Back in 1994, several years before Erin Brockovich and her boss Edward Masry saw their life stories reenacted on the big screen, Masry was representing a group of citizens from Rodeo, Calif., on the eastern side of San Francisco Bay. His clients lived near a Unocal oil refinery, and they were worried: They’d recently endured a major release of a refinery catalyst called catacarb, which had coated their neighborhoods with sticky goo. Hundreds of them had already gotten sick, and they’d been noticing odd smells around the Unocal site. “We realized there was no way for the people to monitor what was coming out of the refinery,” says Masry.


So Masry inaugurated his own monitoring program. He called up an environmental engineering firm and asked them to redesign the standard air-sampling device — known as a Summa canister, a stainless-steel unit that costs about $2,000 — into a cheap and accurate tool that private citizens could use. The engineers’ solution? The good old five-gallon bucket.

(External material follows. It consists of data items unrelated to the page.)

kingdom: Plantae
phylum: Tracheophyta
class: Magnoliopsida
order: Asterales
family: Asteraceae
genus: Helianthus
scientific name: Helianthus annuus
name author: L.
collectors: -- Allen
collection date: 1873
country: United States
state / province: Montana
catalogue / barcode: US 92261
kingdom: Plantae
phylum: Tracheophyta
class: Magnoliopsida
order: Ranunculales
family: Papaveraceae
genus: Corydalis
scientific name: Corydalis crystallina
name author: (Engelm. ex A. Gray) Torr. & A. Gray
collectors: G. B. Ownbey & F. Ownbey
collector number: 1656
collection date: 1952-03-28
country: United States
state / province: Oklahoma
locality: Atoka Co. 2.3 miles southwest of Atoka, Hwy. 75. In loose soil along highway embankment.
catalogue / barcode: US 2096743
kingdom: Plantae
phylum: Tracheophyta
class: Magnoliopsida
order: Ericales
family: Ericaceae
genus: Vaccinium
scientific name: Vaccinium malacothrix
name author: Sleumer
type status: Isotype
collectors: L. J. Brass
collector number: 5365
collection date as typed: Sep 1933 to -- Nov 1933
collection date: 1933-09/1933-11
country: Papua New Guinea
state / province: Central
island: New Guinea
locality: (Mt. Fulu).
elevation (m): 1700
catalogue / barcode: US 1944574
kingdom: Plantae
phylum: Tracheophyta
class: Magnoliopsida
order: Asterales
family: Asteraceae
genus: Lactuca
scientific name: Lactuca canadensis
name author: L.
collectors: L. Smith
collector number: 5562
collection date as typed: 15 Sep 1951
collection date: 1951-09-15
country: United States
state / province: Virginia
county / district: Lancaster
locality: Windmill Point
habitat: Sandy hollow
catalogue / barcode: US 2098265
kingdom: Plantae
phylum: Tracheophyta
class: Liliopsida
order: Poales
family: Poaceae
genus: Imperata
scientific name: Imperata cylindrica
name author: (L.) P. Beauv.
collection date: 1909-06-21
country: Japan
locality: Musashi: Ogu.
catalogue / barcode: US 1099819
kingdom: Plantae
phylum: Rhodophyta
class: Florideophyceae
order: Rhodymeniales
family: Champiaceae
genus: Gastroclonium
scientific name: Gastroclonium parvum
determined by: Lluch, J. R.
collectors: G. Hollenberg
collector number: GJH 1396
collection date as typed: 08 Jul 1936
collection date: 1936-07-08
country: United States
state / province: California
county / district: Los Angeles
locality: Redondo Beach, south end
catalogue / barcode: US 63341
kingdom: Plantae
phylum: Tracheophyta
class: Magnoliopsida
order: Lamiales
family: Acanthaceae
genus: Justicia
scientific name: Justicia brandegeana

The engineers brought the cost of the sampling unit down to about $250 by housing its guts in an airtight plastic bucket. Once a “grab sample” of air is taken with the bucket, the heavy-duty Tedlar bag inside can be sealed and sent to a lab for analysis. Masry gave 30 buckets to Rodeo citizens, encouraging them to keep tabs on future releases from the Unocal refinery. “The amount of releases dropped dramatically,” he remembers. Two years later, thanks in part to the data collected by refinery neighbors, Unocal settled the citizens’ lawsuit, paying a total of $80 million to the 6,000 residents injured by the catacarb release.


Denny Larson, then part of a local group called Communities for a Better Environment, saw huge political potential in the engineers’ invention. Larson wanted an even cheaper, simpler version of the bucket, so he and his coworkers started searching for substitute parts at camping stores, boat shops, and vacuum-cleaner dealers. They eventually shaved the cost down to about $75 per unit, and designed a guerrilla environmental monitoring program that included protocols for data collection. Larson started hawking the program to grassroots activists in the Bay Area, and in 1995 his group got a private grant to take their buckets on the road. And thus the Bucket Brigade was born.



Today, there are about 25 Bucket Brigades active in the United States, ranging from California to Philadelphia and Texas to North Carolina. They keep an eye on oil refineries, chemical plants, and even large-scale hog farms. Most are based in “fenceline” neighborhoods — communities located next to industrial sites — and most use the protocols developed by Larson and his coworkers. Each has a team of “sniffers” to detect unusual odors, and a team of samplers to confirm the sniffers’ suspicions via the buckets.


Larson says he’s seen this power embraced around the world. “People get so excited when they build the bucket, get the test results, and find out what they’re breathing for the first time,” he says. “Man, when they go after companies and regulators, you’d better not be in their way.”